*** Excerpted passage ***

Some devices can’t host a browser:

The user authenticates on their phone and the device polls until it gets the token. RFC 8628 standardises the flow.

The dance

  1. Device calls /oauth/device/begin → server returns user_code, device_code, verification_uri.
  2. Device displays user_code and verification_uri to the user.
  3. User opens the URI on their phone, enters the code, signs in, approves.
  4. Device polls /oauth/device/token with device_code every few seconds.
  5. Server returns the token once the user approves.

What it looks like in Genie

// pkg/auth/oauth_device/oauth_device.go
func (s *Service) Begin() (AuthorizationResponse, error) {
    deviceCode, _ := randomToken(32)

*** Records provided ***

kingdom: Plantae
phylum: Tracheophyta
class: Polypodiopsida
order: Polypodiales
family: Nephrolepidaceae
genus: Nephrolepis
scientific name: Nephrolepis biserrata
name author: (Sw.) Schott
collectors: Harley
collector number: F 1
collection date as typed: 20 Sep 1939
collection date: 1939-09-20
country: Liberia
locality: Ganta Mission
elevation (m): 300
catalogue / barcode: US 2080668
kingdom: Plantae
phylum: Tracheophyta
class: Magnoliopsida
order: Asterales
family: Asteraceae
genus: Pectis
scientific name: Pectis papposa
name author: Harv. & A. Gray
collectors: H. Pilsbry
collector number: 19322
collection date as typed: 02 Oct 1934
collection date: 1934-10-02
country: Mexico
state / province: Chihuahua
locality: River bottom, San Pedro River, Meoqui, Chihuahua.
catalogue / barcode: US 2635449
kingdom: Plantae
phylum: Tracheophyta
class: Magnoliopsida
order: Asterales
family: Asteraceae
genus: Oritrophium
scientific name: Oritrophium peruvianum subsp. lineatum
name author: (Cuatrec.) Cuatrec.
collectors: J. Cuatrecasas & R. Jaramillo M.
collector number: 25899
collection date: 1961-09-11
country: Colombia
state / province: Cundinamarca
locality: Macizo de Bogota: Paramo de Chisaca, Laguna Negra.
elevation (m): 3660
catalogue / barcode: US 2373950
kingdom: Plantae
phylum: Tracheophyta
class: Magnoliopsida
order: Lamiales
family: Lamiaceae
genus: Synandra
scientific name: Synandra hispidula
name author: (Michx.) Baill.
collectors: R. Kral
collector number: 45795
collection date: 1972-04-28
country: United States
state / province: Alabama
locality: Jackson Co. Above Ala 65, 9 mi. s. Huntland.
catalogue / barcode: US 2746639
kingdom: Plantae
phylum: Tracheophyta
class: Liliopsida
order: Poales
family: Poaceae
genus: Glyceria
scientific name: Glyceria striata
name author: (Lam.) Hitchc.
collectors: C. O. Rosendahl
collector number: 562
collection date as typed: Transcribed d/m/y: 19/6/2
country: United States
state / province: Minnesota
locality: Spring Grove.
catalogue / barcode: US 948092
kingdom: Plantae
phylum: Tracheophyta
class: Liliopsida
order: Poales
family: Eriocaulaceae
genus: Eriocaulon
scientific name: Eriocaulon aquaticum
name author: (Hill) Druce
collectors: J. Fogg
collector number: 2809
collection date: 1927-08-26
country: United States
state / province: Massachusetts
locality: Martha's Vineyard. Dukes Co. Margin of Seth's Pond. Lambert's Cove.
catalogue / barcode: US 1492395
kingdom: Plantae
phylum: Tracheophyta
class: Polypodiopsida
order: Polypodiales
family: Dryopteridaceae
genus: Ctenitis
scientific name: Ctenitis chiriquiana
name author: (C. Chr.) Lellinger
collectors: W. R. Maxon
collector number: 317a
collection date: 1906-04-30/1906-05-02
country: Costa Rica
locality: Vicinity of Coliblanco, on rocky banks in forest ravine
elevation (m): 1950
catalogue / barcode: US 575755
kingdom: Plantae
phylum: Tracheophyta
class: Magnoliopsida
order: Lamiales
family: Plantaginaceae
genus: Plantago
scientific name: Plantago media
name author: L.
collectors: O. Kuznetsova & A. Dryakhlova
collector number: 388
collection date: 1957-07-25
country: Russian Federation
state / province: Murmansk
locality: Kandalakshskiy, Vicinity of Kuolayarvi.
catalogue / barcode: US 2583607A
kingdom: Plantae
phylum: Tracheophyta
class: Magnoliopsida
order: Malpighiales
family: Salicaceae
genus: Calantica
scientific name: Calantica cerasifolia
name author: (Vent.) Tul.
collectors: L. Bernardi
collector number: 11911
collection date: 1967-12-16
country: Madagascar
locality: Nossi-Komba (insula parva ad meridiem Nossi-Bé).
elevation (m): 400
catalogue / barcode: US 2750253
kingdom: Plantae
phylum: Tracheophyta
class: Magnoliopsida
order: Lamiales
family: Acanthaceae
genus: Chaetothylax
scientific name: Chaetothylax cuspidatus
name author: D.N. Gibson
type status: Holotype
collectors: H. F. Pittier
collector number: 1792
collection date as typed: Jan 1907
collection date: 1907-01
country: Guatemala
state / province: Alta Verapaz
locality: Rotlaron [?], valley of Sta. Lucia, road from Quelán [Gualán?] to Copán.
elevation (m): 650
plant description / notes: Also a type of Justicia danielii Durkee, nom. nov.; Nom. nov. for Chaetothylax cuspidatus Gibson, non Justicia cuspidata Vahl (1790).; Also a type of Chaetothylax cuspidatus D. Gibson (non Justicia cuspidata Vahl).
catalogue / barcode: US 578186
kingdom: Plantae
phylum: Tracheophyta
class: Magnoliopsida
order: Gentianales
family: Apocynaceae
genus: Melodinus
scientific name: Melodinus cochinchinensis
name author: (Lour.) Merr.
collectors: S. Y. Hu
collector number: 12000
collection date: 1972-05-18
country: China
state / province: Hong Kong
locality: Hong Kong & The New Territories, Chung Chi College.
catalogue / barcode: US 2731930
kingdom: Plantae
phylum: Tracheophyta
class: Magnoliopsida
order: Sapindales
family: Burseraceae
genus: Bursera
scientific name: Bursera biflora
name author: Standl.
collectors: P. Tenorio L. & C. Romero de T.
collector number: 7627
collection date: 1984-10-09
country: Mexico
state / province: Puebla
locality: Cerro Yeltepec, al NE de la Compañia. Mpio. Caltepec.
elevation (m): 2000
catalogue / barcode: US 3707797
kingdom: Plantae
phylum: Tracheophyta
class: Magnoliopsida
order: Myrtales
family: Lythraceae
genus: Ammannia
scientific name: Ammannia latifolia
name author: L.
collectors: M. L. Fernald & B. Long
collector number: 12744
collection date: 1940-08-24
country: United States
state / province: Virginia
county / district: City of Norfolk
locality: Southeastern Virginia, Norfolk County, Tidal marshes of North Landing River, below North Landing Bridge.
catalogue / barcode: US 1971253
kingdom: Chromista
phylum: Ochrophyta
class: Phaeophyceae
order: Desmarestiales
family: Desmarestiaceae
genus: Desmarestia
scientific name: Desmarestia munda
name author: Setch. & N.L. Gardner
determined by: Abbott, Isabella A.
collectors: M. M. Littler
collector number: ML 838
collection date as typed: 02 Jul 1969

***

Required work |
A. Can you reproduce the part of the device-flow passage that begins with the words containing "Some devices can’t" and ends with "the user approves.", copying it word for word?
B. In the device-flow passage, why does the user authenticate on their phone instead of on the device itself?

Answers to the exercises |
A.
Some devices can’t host a browser:

The user authenticates on their phone and the device polls until it gets the token. RFC 8628 standardises the flow.

The dance

  1. Device calls /oauth/device/begin → server returns user_code, device_code, verification_uri.
  2. Device displays user_code and verification_uri to the user.
  3. User opens the URI on their phone, enters the code, signs in, approves.
  4. Device polls /oauth/device/token with device_code every few seconds.
  5. Server returns the token once the user approves.

B. Some devices can't host a browser. So the user authenticates on their phone while the device polls until it gets the token.